Si les conservateurs, pourtant profondément divisés sur le Brexit, ont pu gagner les élections de 2017 et 2019, c'est parce que leurs adversaires travaillistes s'étaient donné comme leader Jeremy Corbyn, un homme très à gauche, ami de Jean-Luc Mélenchon et considéré comme le Mélenchon britannique. C'est même plus que cela puisque Jeremy Corbyn a démissionné de la tête du parti travailliste en raison des suspicions d'antisémitisme (et de ses échecs électoraux répétés).
Son successeur désigné le 4 avril 2020 est Keir Starmer (61 ans), une personnalité beaucoup plus recentrée, avocat, procureur général, député depuis 2015. Il a gagné sa notoriété auprès du grand public comme défenseur des écologistes dans l'affaire McLibel (un groupe de militants écologistes a fait campagne contre les méthodes de McDonald's, une affaire judiciaire qui a duré très longtemps) dans un documentaire de Ken Loach en 1997. Favorable au maintien de son pays dans l'Union Européenne, Keir Starmer avait demandé l'organisation d'un second référendum sur le Brexit mais Jeremy Corbyn s'y était opposé.
La situation économique se dégradant et les conservateurs étant très divisés, la défaite du gouvernement sortant était attendue, mais peut-être pas d'une telle ampleur. Le mode de scrutin pour la Chambre des Communes est le scrutin majoritaire à un tour, ce qui a pour effet une amplification des victoires et des défaites, d'autant plus que le système politique britanniques n'est pas binaire, puisque quatre partis principaux ont fait campagne, les conservateurs, les travaillistes, mais aussi les centristes libéraux-démocrates et les populistes de Nigel Farage qui avait efficacement fait campagne en faveur du Brexit. Malgré une audience électorale non négligeable (il n'y a pas encore les résultats en voix mais probablement une dizaine de pourcents), le nombre de sièges se comptera sur les doigts d'une main (dans les résultats provisoires, son parti est crédité de 4 sièges, ce qui est beaucoup plus que ce que les sondages avaient pronostiqué).
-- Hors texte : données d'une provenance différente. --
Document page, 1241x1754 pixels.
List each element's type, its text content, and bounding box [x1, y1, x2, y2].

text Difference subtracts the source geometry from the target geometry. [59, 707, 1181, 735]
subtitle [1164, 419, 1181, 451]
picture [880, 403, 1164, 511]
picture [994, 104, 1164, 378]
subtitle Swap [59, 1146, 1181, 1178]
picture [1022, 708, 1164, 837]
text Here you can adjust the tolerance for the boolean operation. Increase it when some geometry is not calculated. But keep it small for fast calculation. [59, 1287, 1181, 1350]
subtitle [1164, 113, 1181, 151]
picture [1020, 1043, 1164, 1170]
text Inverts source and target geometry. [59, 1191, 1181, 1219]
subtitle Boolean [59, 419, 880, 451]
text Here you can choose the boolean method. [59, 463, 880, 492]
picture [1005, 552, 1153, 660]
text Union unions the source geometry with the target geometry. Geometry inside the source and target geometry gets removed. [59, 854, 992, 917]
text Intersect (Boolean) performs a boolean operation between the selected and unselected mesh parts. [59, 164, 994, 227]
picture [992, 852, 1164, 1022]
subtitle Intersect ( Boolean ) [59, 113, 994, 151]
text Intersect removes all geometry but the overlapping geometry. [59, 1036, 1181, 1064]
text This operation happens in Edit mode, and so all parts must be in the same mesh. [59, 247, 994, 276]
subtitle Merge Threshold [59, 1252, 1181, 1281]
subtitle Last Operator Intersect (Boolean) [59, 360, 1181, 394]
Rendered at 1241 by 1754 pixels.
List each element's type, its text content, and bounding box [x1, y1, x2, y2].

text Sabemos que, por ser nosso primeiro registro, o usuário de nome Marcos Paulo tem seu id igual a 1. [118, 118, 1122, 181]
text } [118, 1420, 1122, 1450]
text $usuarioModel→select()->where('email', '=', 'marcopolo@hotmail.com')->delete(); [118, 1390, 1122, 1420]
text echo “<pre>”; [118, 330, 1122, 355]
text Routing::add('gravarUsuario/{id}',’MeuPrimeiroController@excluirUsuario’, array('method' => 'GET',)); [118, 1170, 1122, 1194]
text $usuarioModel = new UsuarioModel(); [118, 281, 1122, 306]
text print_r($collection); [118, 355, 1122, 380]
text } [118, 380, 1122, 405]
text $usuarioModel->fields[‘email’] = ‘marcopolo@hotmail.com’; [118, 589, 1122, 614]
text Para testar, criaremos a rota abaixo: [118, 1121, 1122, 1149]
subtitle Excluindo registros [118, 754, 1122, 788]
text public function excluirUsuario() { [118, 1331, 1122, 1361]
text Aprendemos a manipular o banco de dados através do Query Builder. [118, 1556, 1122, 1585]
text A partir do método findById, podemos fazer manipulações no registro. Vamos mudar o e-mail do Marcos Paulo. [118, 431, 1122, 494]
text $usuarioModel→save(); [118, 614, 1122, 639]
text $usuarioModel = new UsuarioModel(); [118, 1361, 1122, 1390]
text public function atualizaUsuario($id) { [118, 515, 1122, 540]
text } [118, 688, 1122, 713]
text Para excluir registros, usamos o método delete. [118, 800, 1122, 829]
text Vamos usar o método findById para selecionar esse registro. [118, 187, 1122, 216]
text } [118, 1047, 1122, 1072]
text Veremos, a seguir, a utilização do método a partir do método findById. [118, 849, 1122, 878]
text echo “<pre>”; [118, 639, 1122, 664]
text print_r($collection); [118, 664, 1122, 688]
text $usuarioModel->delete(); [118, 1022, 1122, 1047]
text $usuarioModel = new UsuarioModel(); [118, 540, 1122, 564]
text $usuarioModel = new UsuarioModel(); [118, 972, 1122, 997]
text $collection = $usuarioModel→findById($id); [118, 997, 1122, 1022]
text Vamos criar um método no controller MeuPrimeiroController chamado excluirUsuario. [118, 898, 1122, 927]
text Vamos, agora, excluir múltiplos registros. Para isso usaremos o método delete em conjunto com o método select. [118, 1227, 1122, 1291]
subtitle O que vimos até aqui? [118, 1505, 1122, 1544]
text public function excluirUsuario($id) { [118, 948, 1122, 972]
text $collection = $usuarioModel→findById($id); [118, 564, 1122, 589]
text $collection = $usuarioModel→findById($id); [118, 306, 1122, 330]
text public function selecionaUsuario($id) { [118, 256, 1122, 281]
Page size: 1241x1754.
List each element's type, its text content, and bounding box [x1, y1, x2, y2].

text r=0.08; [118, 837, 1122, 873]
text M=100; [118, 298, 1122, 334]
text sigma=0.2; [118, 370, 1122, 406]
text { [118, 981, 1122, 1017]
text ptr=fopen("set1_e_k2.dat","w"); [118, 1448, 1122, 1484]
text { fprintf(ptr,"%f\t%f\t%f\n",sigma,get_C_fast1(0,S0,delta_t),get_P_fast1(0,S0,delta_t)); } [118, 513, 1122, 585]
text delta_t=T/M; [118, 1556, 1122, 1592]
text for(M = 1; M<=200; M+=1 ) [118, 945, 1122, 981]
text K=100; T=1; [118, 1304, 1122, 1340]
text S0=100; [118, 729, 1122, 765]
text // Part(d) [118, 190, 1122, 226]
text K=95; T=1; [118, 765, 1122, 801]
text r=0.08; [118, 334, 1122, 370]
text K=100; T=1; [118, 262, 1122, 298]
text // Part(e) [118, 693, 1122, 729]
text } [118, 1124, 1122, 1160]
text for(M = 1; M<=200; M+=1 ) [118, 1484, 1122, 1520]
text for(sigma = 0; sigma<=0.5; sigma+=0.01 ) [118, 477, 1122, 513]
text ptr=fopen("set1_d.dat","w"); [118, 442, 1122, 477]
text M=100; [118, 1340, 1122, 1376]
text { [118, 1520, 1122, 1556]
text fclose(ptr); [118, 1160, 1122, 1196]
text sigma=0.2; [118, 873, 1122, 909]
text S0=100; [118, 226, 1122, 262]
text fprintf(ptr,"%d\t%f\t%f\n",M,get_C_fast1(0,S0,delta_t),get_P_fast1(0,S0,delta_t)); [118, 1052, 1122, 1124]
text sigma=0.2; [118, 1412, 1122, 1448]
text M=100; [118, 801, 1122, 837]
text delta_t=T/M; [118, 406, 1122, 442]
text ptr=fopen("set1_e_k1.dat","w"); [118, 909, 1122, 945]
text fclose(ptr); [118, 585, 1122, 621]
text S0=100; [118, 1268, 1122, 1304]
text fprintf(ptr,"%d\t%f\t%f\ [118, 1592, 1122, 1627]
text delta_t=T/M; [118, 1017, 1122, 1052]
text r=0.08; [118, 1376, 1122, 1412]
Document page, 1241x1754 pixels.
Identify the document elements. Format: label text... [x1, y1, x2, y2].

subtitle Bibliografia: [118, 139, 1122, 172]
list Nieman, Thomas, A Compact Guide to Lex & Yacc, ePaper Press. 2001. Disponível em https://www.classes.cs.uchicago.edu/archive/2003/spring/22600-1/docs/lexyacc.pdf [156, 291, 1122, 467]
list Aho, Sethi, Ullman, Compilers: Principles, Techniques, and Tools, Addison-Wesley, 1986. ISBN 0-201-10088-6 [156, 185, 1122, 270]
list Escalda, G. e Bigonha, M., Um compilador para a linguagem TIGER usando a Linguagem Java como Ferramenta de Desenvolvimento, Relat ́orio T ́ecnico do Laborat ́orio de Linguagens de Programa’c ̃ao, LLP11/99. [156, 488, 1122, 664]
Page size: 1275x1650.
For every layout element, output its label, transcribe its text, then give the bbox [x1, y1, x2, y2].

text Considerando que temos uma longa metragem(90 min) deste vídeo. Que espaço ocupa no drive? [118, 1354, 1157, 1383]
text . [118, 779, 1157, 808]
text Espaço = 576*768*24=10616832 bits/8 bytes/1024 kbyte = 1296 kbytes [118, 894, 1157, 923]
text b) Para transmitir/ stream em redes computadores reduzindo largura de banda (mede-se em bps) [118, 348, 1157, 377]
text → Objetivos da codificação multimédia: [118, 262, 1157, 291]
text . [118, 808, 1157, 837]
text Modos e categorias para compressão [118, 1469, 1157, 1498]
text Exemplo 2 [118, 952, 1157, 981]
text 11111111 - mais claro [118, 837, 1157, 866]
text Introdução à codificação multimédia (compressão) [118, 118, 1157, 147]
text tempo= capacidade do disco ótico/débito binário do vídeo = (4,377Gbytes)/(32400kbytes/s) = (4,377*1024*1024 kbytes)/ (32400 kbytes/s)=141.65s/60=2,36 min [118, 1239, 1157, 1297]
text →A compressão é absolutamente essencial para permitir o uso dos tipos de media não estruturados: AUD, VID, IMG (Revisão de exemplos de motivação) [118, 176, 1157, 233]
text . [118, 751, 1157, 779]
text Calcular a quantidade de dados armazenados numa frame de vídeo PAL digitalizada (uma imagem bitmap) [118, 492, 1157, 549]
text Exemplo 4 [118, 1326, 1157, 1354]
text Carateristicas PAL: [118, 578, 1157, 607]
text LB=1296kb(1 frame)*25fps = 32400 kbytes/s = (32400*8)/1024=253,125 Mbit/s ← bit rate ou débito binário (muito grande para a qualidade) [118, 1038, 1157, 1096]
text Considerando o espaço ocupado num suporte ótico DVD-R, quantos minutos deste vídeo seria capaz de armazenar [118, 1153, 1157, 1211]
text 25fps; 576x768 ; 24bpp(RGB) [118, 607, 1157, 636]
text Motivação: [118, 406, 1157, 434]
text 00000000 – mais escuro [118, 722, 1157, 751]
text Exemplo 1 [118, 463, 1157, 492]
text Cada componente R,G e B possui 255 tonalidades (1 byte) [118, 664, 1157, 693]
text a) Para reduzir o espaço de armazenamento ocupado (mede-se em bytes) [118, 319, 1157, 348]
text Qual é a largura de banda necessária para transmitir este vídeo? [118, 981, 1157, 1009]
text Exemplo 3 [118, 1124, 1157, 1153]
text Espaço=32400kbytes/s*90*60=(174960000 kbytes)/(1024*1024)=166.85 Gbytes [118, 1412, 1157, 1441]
Sur 648 sièges connus (sur les 650 au total) dans les résultats provisoires, les travaillistes ont obtenu (au moins) 412 sièges, soit 210 de plus qu'en 2019. Les travaillistes ont donc largement atteint la majorité absolue (326 sièges). Inversement, c'est un désastre électoral pour les conservateurs qui ont perdu 244 sièges avec 121 députés élus. Selon certains spécialistes, la victoire des travaillistes est historique est dépasse celle des libéraux aux élections du 12 janvier au 8 février 1906 où ils avaient obtenu 397 sièges sur 670 avec 48,9% des voix (pour une participation de 83,2%), soit un gain de sièges de 214 alors que leurs adversaires conservateurs avaient perdu 246 sièges avec 156 sièges gagnés (pour 43,4% des voix).
Ce jeudi, les libéraux-démocrates ont fait également un très beau score avec le gain de 60 sièges, ils ont atteint (au moins) 71 sièges, tandis que le parti national écossais (indépendantistes écossais) a au contraire énormément chuté à 9 sièges (perdant 39 sièges), accusant sa plus grande défaite depuis 2010. Pour les conservateurs, c'est une défaite historique puisque jamais ils n'ont eu aussi peu de députés depuis la fondation des Tories en 1834 !
Si les travaillistes ont gagné, c'est aussi parce que Keir Starmer a profondément changé le programme de son parti depuis la démission de Jeremy Corbyn, ce dernier voulait même se désengager de l'OTAN. Keir Starmer a tenu une ligne très claire de lutte contre l'antisémitisme, a rejeté les mesures fiscales démagogiques en renonçant à des augmentations d'impôts, en prônant une politique pro-entreprises, en soutenant un programme nucléaire de long terme, en défendant une régulation de l'immigration, etc.
C'est assez amusant de voir des gens de gauche en France qui se sont alliés avec les insoumis se féliciter de la victoire de Keir Starmer, car si l'on veut se permettre de faire un parallèle, on peut dire que les travaillistes britanniques ont pu gagner (très largement) les élections parce que justement, ils ont viré leur Jean-Luc Mélenchon et l'ont remplacé par leur Emmanuel Macron ! Nul doute qu'une ère nouvelle commence au Royaume-Uni. Celle du retour à la modération.
Aussi sur le blog.
Sylvain Rakotoarison (05 juillet 2024)
http://www.rakotoarison.eu
Pour aller plus loin :
Royaume-Uni : victoire historique des travaillistes de Keir Starmer.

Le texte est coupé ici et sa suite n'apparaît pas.